Month-by-month, year-by-year, Bob Heck built Georgia State softball. Obviously, that started with the players and winning games. But it included so much more like financing the playing field, putting up the fences and the scoreboard, building dugouts with bathrooms, financing his own indoor and outdoor practice facility to include locker rooms and a video meeting room, building stands for the fans with arm-chair seating.
While he was building the fields and facilities, he was building good softball teams and players. By just his fourth year, Coach Heck had his first 40-win season (68%), by year five he had his first championship team and in year six he had a second 42-win team. From years four through 11, he ran off eight straight 30-plus win seasons with six of those with 35 or more wins.
By the 10th year of the program, Heck had his fifth conference championship and his first NCAA bid. The team finished ranked in the top 25 in the nation and ranked No. 3 in the southeast. His pitcher, Kaci Clark, went on to a long softball professional career.
When athletics made the move from the Atlantic Sun to the Colonial Athletic Association (CAA), Coach Heck's softball team didn't miss a beat and rallied to win the regular season title and host the conference championship.
He has had a winning record in each of the four years in the CAA, being one of the four teams in the conference tournament every year, and averaging 32.5 wins a year.
Coach Heck's won-lost record could be even better than what it is since he makes up the schedules. But instead of picking up some easier wins, Heck goes out of his way to schedule plenty of the major schools with winning programs in order to challenge and better his student-athletes.
Coach Heck teaches his players how to improve and has had more than 75 players earn all-conference honors. It is a year-round process and if a player listens and reacts to what is taught, the improvement is steady and sure.
He coaches just as hard to encourage the students to perform their best in the classrooms. This fall, three of his players made the President's List (4.0 or higher), four made the Dean's List (3.5 or better) and 13 of the 21 team members (62%) made the A.D.'s Honor Roll (3.2 or better).
Generosity could be Bob Heck's middle name. He was one of the eight Founding Life Members of the Georgia State Department of Athletics by contributing at least $100,000 in a three-year pledge. He has been the head of the University-wide charity fund-raising campaign and a generous contributor to that program as well.
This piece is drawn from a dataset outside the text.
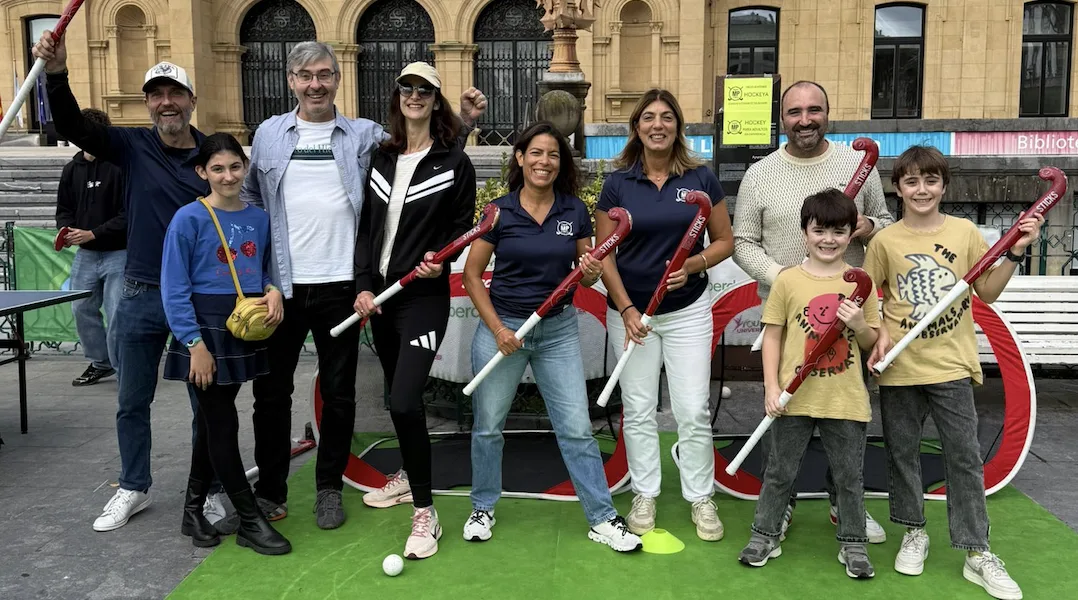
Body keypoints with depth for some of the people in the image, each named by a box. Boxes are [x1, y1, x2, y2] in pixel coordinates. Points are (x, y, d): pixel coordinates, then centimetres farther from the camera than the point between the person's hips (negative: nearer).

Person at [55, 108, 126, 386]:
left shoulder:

The school had honored him with its prestigious Sparks Award because he exemplified the willingness to go the extra mile with good humor and perseverance.
Unselfish Bob was always putting his players first. “The young ladies of Georgia State deserve the best place to
prepare and play so we can expect the best from them and I will personally do whatever I can do to provide that for them.” Selfish Bob demands his players be students and hit the classroom tasks as eagerly as they do the softball challenges. The man with his education knows the value of at least one college diploma.
The future is still ahead for Bob Heck because as he says, “If you love what you are doing, you never have to get up and go to work. I really enjoy Georgia State softball and know we can do more so I am eager to get up and go every day.”